Why Should You Attend:

Risk analysis and risk management plans are the foundation of a HIPAA compliance program and should be complete and provide the documentation that an examiner may ask for. Risk assessments are a key part of effective risk management and facilitate decision making at all three tiers in the risk management hierarchy including the organization level, network level, and information system level. Completing a risk analysis will guide an organization to make cost effective, risk based decisions and provide an enhanced security environment to protect data and reduce the risk of a reportable security breach.

This webinar will guide the user on the principles of risk analysis and risk management to prioritize risks. It will rely heavily on the NIST 800-30 which is mentioned in the preamble of the original rule and the OCR issued guidance on risk analysis (as revised and finalized on 09/18/2012.)

This session will:

• Focus on the key factors in determining and documenting the controls to be implemented regardless of the size of the organization.
• Explore the processes and methods that can assist organizations prioritize IT security projects by addressing the highest risks to the organization.
• Review the regulatory requirements for security risk analysis and management.
• Provide an overview of the types of risk analysis that can be performed.
• Offer a practical approach on how to comply with regulatory requirements for security risk analysis.
• Provide information about how to determine where the risks to the organization exist and point organizations to where to look for this information.

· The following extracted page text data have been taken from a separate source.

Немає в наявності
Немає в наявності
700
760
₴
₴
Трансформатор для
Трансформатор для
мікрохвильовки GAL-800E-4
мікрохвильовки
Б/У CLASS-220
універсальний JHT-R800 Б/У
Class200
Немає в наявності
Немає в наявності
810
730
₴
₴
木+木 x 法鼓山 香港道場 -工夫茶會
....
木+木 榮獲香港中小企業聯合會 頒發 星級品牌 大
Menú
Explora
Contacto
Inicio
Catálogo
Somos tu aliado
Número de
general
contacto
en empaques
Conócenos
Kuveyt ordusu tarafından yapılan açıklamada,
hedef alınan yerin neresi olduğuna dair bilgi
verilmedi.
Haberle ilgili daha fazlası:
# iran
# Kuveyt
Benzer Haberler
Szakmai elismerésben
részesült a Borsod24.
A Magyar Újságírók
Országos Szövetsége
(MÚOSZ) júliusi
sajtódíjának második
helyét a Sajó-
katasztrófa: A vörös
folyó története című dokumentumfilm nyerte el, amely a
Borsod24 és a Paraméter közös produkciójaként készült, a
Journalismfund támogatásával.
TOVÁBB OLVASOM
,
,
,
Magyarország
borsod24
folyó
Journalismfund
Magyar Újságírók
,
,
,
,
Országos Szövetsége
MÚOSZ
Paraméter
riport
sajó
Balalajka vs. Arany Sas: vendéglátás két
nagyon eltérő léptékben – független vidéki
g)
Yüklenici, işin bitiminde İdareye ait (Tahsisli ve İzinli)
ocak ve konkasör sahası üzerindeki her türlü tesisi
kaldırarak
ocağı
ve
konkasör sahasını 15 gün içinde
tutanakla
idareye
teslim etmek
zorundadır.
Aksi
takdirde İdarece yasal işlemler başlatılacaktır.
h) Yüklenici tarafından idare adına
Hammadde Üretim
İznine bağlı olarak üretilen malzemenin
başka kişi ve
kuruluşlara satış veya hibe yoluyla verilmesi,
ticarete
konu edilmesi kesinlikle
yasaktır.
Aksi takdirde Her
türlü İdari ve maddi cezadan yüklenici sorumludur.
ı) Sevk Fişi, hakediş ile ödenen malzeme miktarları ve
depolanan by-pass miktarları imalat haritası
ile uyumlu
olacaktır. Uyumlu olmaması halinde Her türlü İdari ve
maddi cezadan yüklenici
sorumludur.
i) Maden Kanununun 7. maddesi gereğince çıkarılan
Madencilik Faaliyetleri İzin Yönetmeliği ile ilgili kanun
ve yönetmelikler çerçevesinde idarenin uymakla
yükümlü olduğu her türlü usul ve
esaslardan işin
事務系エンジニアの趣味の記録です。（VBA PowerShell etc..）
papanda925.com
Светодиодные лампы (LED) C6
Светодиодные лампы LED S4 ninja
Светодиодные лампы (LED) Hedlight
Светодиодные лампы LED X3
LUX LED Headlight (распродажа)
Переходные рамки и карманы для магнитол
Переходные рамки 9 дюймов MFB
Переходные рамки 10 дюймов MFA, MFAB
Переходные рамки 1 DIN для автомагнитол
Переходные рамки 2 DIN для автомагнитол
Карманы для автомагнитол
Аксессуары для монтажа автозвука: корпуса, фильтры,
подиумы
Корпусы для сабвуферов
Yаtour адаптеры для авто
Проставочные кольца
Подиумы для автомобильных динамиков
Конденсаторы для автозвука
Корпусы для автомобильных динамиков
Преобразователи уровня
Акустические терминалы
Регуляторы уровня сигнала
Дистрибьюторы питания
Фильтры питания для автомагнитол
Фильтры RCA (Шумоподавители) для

Areas Covered in the Webinar:

• Requirements of the HIPAA risk analysis security rule
• Meaningful use requirements and application certification criteria.
• How risk analysis helps a business make risk based decisions to prioritize security controls and make decisions.
• How to conduct a HIPAA security risk analysis using NIST 800-30 as a guide
• How to locate and document the location of protected data
• How to conduct a risk analysis and how to accomplish the requirement

1. Risk Analysis Steps
   1. Identify the scope of the specific analysis;
   2. Gather data;
   3. Identify and document potential threats and vulnerabilities;
   4. Assess and document current security measures;
   5. Determine the likelihood of threat occurrence;
   6. Determine the potential impact of threat occurrence;
   7. Determine the level of risk;
   8. Identify potential security measures and finalize documentation.
2. Risk Management Steps
   1. Develop and implement a risk management plan;
   2. Implement security measures; and
   3. Evaluate (monitor) and maintain security measures.
3. Risk Mitigation or Acceptance Options

• Size, complexity, and capabilities of the covered entity
• The covered entity's technical infrastructure, hardware, and software security capabilities
• Costs of security measures
• Probability and criticality of potential risks to EPHI

Who Will Benefit:

This webinar will provide valuable assistance to all personnel in medical offices, practice groups, hospitals, academic medical centers, insurers, business associates (shredding, data storage, systems vendors, billing services, etc). The titles are:

• Compliance Officer
• Chief Information Officer
• CEO, CFO
• Privacy Officer
• Security Officer
• Information Systems Managers (Network and Applications)
• HIPAA Officer
• Health Information Manager
• Healthcare Counsel/lawyer
• Office Manager

Instructor Profile:

William Miaoulis, CISA, CISM, is a senior healthcare information system (IS) professional with more than 20 years of healthcare Information Security experience. Mr. Miaoulis is the founder and primary consultant for HSP Associates. Prior to starting HSP Associates in January of 2013, Bill was the Chief Information Security Officer (CISO) and led the HIPAA security and privacy consulting efforts for Phoenix Health Systems for over 11 years and also was the HIPAA Consulting Manager for SAIC for 18 months. For seven years, he was the University of Alabama Birmingham (UAB) Medical Center’s Information Security Officer, where he instituted the first security and privacy programs at UAB starting in October 1992.